- _Dataset entries_:
=-=-=-=-=

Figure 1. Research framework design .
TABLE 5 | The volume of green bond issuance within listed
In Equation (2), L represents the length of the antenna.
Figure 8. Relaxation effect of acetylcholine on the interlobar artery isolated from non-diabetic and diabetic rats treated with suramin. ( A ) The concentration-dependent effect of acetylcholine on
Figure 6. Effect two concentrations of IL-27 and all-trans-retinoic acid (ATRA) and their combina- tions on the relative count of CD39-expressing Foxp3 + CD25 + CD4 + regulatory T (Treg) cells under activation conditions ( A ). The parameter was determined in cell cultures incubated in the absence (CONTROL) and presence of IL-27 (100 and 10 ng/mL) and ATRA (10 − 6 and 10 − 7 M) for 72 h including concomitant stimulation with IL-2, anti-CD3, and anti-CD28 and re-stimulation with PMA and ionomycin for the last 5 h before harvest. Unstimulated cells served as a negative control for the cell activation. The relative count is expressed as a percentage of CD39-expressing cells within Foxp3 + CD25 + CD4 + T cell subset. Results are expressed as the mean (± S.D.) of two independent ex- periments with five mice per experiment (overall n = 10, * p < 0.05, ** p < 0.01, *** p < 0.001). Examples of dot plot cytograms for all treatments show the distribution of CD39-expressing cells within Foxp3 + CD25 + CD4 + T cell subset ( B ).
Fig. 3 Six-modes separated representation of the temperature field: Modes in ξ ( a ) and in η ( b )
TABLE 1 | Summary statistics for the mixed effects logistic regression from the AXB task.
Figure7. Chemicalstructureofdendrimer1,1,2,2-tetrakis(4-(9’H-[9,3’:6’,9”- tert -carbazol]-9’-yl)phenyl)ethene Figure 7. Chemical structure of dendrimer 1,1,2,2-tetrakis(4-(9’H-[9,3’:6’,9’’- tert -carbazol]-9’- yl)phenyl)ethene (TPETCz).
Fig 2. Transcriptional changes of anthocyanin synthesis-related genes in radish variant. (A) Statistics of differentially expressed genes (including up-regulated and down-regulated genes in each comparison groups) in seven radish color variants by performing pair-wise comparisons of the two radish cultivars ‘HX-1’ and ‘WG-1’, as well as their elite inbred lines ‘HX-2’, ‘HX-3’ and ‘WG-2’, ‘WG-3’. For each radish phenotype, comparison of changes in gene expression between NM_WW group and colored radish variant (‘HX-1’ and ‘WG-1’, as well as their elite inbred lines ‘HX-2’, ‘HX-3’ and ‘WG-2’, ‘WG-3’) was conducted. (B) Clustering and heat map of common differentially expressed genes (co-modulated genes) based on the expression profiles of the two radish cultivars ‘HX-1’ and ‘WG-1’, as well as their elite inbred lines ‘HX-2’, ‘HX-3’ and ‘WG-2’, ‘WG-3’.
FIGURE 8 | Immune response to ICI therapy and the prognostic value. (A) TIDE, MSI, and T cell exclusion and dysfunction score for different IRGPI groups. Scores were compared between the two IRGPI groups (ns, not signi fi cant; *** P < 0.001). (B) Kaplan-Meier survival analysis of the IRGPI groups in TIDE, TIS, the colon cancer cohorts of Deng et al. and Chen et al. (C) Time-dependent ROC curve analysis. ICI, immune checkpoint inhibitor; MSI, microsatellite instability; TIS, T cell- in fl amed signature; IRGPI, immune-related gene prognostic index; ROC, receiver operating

=-=-=-=-=

- _Task details_:
Write every line of the entries again, word for word.

- _Answer_:
Figure 1. Research framework design .
TABLE 5 | The volume of green bond issuance within listed
In Equation (2), L represents the length of the antenna.
Figure 8. Relaxation effect of acetylcholine on the interlobar artery isolated from non-diabetic and diabetic rats treated with suramin. ( A ) The concentration-dependent effect of acetylcholine on
Figure 6. Effect two concentrations of IL-27 and all-trans-retinoic acid (ATRA) and their combina- tions on the relative count of CD39-expressing Foxp3 + CD25 + CD4 + regulatory T (Treg) cells under activation conditions ( A ). The parameter was determined in cell cultures incubated in the absence (CONTROL) and presence of IL-27 (100 and 10 ng/mL) and ATRA (10 − 6 and 10 − 7 M) for 72 h including concomitant stimulation with IL-2, anti-CD3, and anti-CD28 and re-stimulation with PMA and ionomycin for the last 5 h before harvest. Unstimulated cells served as a negative control for the cell activation. The relative count is expressed as a percentage of CD39-expressing cells within Foxp3 + CD25 + CD4 + T cell subset. Results are expressed as the mean (± S.D.) of two independent ex- periments with five mice per experiment (overall n = 10, * p < 0.05, ** p < 0.01, *** p < 0.001). Examples of dot plot cytograms for all treatments show the distribution of CD39-expressing cells within Foxp3 + CD25 + CD4 + T cell subset ( B ).
Fig. 3 Six-modes separated representation of the temperature field: Modes in ξ ( a ) and in η ( b )
TABLE 1 | Summary statistics for the mixed effects logistic regression from the AXB task.
Figure7. Chemicalstructureofdendrimer1,1,2,2-tetrakis(4-(9’H-[9,3’:6’,9”- tert -carbazol]-9’-yl)phenyl)ethene Figure 7. Chemical structure of dendrimer 1,1,2,2-tetrakis(4-(9’H-[9,3’:6’,9’’- tert -carbazol]-9’- yl)phenyl)ethene (TPETCz).
Fig 2. Transcriptional changes of anthocyanin synthesis-related genes in radish variant. (A) Statistics of differentially expressed genes (including up-regulated and down-regulated genes in each comparison groups) in seven radish color variants by performing pair-wise comparisons of the two radish cultivars ‘HX-1’ and ‘WG-1’, as well as their elite inbred lines ‘HX-2’, ‘HX-3’ and ‘WG-2’, ‘WG-3’. For each radish phenotype, comparison of changes in gene expression between NM_WW group and colored radish variant (‘HX-1’ and ‘WG-1’, as well as their elite inbred lines ‘HX-2’, ‘HX-3’ and ‘WG-2’, ‘WG-3’) was conducted. (B) Clustering and heat map of common differentially expressed genes (co-modulated genes) based on the expression profiles of the two radish cultivars ‘HX-1’ and ‘WG-1’, as well as their elite inbred lines ‘HX-2’, ‘HX-3’ and ‘WG-2’, ‘WG-3’.
FIGURE 8 | Immune response to ICI therapy and the prognostic value. (A) TIDE, MSI, and T cell exclusion and dysfunction score for different IRGPI groups. Scores were compared between the two IRGPI groups (ns, not signi fi cant; *** P < 0.001). (B) Kaplan-Meier survival analysis of the IRGPI groups in TIDE, TIS, the colon cancer cohorts of Deng et al. and Chen et al. (C) Time-dependent ROC curve analysis. ICI, immune checkpoint inhibitor; MSI, microsatellite instability; TIS, T cell- in fl amed signature; IRGPI, immune-related gene prognostic index; ROC, receiver operating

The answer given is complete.